During the board meeting, Alds. Ashanti Hamilton, Robert Bauman, Scott Spiker and Mark Borkowski have asked to be named co-sponsors of the surrogate resolution.
Zamarripa, along with Dimitrijevic, City Council President José G. Pérez, and Jerrel Kruschke, the acting commissioner of the Department of Public Works, discussed next steps for the city’s streetlights.
“I strongly believe that one of our essential municipal services is to simply keep the lights on and that’s what the entire council has agreed to do with the $10 million in the second round of funding,” said said Zamarripa.
The plan to upgrade Milwaukee’s street lighting system will include 79,000 streetlights across the city, according to Kruschke.
On a table, the commissioner laid out a few examples of what caused circuit problems across the city: tree roots growing around circuits, aging infrastructure, frayed wires and lightning strikes, to name a few. -ones.
“Some of these layers that exist in the ground are almost 100 years old,” Kruschke said. “If there’s a single pinhole that happens in one of those cables, it fails.”
He also noted that the first installment of ARPA money dedicated to solving the streetlight problem led to action on 13 of the city’s worst circuits, which had reports totaling about 420 problems per year. On an annual basis, the city has 3,000 unrest.
The second installment will aim to address 16 circuits that have 417 reported problems per year.
The construction of streetlights of the first tranche of money will take place between 2023 and 2024. The second tranche of 10 million dollars will be designed in 2023 and 2024.
Kruschke expects to see the results of construction work between 2025 and 2026.
“We are decades, if not hundreds of years behind on paying this bill,” Dimitrijevic said. “We are dealing with deferred maintenance and now is the time.”
But with the award of the $10 million, Dimitrijevic sees it as a step in the right direction.
“It’s a huge dent in what is a big bill that’s been deferred, but it’s also going to lighten the load,” Dimitrijevic said.
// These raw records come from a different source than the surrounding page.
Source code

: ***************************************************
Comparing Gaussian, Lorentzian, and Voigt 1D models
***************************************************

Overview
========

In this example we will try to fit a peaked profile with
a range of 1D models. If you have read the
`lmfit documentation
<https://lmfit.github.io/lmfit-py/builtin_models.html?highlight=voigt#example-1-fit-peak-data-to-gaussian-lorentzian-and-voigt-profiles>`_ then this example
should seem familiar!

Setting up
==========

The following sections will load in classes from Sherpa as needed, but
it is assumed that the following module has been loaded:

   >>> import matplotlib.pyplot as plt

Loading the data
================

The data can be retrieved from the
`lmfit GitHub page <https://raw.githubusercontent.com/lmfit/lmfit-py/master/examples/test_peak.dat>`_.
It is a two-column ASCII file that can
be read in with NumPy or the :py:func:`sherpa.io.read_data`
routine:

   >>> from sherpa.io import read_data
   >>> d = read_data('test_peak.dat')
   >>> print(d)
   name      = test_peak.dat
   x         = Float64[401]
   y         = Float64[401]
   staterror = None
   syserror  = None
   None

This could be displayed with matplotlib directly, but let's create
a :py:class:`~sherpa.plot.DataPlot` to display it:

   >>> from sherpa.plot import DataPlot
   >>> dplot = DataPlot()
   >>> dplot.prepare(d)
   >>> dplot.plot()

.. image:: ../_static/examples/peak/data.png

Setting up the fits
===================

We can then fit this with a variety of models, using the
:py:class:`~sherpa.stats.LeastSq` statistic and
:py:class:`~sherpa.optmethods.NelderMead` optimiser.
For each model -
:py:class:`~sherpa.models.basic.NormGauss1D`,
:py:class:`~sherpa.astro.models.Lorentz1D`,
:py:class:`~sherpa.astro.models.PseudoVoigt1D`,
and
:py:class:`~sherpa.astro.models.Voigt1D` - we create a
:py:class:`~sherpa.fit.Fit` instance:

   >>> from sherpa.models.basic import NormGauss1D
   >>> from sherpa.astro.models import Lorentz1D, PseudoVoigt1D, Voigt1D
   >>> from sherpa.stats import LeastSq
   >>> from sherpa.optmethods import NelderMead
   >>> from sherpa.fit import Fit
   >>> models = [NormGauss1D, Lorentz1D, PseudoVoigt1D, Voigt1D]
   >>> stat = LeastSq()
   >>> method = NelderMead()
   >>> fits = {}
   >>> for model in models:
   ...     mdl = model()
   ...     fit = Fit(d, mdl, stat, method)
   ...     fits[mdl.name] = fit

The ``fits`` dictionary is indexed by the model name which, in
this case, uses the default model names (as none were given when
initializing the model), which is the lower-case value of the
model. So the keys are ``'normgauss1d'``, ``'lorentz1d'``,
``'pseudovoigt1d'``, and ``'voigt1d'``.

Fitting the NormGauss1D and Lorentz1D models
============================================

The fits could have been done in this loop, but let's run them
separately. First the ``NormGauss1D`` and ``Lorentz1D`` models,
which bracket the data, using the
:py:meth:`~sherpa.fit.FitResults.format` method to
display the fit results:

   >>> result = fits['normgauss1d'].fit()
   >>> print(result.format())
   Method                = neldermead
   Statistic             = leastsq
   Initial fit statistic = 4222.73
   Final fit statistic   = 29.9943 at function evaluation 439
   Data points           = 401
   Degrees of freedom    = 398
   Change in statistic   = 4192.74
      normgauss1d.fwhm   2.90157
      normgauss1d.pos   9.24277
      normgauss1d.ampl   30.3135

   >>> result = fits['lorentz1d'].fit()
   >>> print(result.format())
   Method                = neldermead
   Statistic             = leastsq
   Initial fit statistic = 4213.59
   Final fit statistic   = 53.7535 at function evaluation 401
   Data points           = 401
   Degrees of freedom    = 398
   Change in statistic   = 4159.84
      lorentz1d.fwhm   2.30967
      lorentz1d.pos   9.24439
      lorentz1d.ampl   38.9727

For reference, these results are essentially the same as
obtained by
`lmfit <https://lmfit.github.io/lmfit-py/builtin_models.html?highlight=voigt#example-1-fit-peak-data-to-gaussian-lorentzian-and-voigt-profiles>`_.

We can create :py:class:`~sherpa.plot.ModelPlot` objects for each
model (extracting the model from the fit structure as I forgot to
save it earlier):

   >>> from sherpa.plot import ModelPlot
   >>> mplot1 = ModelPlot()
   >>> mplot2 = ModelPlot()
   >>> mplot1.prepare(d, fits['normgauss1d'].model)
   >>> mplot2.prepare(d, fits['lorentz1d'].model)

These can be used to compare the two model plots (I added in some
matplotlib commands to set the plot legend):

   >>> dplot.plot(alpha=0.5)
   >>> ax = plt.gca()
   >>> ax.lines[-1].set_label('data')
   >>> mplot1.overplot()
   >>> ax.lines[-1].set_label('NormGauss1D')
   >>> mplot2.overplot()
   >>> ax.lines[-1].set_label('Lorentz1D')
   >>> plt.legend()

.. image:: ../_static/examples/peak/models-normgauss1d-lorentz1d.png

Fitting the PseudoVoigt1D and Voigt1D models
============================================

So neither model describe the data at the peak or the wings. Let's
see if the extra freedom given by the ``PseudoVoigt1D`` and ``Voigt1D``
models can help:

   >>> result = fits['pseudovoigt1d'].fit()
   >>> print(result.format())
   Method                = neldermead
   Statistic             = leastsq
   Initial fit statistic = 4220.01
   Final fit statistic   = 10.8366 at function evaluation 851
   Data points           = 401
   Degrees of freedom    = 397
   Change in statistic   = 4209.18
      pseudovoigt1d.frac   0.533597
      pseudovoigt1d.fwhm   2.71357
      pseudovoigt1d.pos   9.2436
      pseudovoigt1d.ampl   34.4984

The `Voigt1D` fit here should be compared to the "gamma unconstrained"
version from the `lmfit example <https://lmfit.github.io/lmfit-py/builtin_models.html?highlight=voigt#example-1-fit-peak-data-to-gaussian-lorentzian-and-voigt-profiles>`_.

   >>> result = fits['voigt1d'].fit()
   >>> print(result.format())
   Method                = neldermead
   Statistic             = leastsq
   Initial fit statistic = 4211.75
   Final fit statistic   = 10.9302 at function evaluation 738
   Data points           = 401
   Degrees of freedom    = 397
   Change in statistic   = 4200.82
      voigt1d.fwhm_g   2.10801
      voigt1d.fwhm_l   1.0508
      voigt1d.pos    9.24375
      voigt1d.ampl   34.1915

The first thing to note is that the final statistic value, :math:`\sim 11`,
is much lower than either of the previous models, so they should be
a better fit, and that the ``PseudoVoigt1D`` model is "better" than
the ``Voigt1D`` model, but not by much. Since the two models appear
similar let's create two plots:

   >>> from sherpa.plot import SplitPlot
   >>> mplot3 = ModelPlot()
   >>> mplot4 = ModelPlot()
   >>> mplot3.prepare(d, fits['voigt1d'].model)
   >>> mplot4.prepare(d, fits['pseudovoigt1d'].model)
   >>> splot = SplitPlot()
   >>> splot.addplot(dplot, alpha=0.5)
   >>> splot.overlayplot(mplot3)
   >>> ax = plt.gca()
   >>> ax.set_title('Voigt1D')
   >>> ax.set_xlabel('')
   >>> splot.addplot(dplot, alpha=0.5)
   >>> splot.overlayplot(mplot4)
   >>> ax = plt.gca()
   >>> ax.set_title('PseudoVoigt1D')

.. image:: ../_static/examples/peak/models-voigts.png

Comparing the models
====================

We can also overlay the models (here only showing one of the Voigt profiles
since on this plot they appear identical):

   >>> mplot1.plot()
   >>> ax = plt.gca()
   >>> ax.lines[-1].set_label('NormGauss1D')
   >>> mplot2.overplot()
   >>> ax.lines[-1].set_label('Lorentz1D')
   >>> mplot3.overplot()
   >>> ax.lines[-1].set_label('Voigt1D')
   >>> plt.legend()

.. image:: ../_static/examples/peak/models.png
This all comes after the board’s finance and personnel committee delayed approving the creation of an ARPA working group. Last weekfollowing concerns about the composition of the working group.
Former Mayor Tom Barrett has approved the long-awaited first tranche of funds from the American Rescue Plan Act at the end of last yearallocating approximately $180 million in council-approved spending for affordable housing, lead paint reduction and pandemic response – among other citywide initiatives.
The council now only requires Mayor Cavalier Johnson’s signature to begin disbursing funds when they arrive in the next month. The mayor has until the close of business May 19 to approve the proposal.